→ EXERCISE DESCRIPTION
Return every entry below exactly as written.

→ INFORMATION GIVEN

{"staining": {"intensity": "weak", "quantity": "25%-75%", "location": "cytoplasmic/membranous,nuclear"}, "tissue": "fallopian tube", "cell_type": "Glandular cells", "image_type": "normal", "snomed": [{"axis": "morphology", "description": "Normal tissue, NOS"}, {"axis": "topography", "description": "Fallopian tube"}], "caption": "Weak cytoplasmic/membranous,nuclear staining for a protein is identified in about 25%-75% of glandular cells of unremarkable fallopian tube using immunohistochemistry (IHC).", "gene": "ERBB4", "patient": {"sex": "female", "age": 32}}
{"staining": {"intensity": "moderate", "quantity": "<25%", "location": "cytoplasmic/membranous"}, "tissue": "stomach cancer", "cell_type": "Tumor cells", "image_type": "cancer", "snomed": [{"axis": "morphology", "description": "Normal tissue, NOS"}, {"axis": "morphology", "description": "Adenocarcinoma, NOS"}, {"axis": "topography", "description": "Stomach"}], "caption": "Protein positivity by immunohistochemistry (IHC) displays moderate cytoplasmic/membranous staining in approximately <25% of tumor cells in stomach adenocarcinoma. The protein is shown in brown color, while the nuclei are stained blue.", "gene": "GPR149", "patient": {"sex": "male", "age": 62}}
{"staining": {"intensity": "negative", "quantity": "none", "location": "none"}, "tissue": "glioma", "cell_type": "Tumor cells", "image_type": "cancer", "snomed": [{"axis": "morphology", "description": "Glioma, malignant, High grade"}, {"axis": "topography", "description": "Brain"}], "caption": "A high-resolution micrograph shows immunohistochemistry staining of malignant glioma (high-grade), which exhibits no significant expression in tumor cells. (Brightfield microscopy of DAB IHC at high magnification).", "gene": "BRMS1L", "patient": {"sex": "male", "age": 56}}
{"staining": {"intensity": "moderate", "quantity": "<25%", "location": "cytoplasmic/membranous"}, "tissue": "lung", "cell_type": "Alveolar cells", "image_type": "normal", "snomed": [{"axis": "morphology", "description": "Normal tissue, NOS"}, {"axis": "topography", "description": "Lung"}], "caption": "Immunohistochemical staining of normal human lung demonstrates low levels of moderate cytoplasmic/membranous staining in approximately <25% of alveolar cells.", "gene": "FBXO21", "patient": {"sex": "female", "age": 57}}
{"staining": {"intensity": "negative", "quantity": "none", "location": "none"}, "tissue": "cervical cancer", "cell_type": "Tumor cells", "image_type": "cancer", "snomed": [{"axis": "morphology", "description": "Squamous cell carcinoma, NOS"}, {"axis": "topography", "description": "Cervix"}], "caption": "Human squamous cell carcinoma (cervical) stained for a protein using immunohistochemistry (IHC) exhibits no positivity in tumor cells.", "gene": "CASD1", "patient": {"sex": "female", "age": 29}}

→ WRITTEN ANSWER
{"staining": {"intensity": "weak", "quantity": "25%-75%", "location": "cytoplasmic/membranous,nuclear"}, "tissue": "fallopian tube", "cell_type": "Glandular cells", "image_type": "normal", "snomed": [{"axis": "morphology", "description": "Normal tissue, NOS"}, {"axis": "topography", "description": "Fallopian tube"}], "caption": "Weak cytoplasmic/membranous,nuclear staining for a protein is identified in about 25%-75% of glandular cells of unremarkable fallopian tube using immunohistochemistry (IHC).", "gene": "ERBB4", "patient": {"sex": "female", "age": 32}}
{"staining": {"intensity": "moderate", "quantity": "<25%", "location": "cytoplasmic/membranous"}, "tissue": "stomach cancer", "cell_type": "Tumor cells", "image_type": "cancer", "snomed": [{"axis": "morphology", "description": "Normal tissue, NOS"}, {"axis": "morphology", "description": "Adenocarcinoma, NOS"}, {"axis": "topography", "description": "Stomach"}], "caption": "Protein positivity by immunohistochemistry (IHC) displays moderate cytoplasmic/membranous staining in approximately <25% of tumor cells in stomach adenocarcinoma. The protein is shown in brown color, while the nuclei are stained blue.", "gene": "GPR149", "patient": {"sex": "male", "age": 62}}
{"staining": {"intensity": "negative", "quantity": "none", "location": "none"}, "tissue": "glioma", "cell_type": "Tumor cells", "image_type": "cancer", "snomed": [{"axis": "morphology", "description": "Glioma, malignant, High grade"}, {"axis": "topography", "description": "Brain"}], "caption": "A high-resolution micrograph shows immunohistochemistry staining of malignant glioma (high-grade), which exhibits no significant expression in tumor cells. (Brightfield microscopy of DAB IHC at high magnification).", "gene": "BRMS1L", "patient": {"sex": "male", "age": 56}}
{"staining": {"intensity": "moderate", "quantity": "<25%", "location": "cytoplasmic/membranous"}, "tissue": "lung", "cell_type": "Alveolar cells", "image_type": "normal", "snomed": [{"axis": "morphology", "description": "Normal tissue, NOS"}, {"axis": "topography", "description": "Lung"}], "caption": "Immunohistochemical staining of normal human lung demonstrates low levels of moderate cytoplasmic/membranous staining in approximately <25% of alveolar cells.", "gene": "FBXO21", "patient": {"sex": "female", "age": 57}}
{"staining": {"intensity": "negative", "quantity": "none", "location": "none"}, "tissue": "cervical cancer", "cell_type": "Tumor cells", "image_type": "cancer", "snomed": [{"axis": "morphology", "description": "Squamous cell carcinoma, NOS"}, {"axis": "topography", "description": "Cervix"}], "caption": "Human squamous cell carcinoma (cervical) stained for a protein using immunohistochemistry (IHC) exhibits no positivity in tumor cells.", "gene": "CASD1", "patient": {"sex": "female", "age": 29}}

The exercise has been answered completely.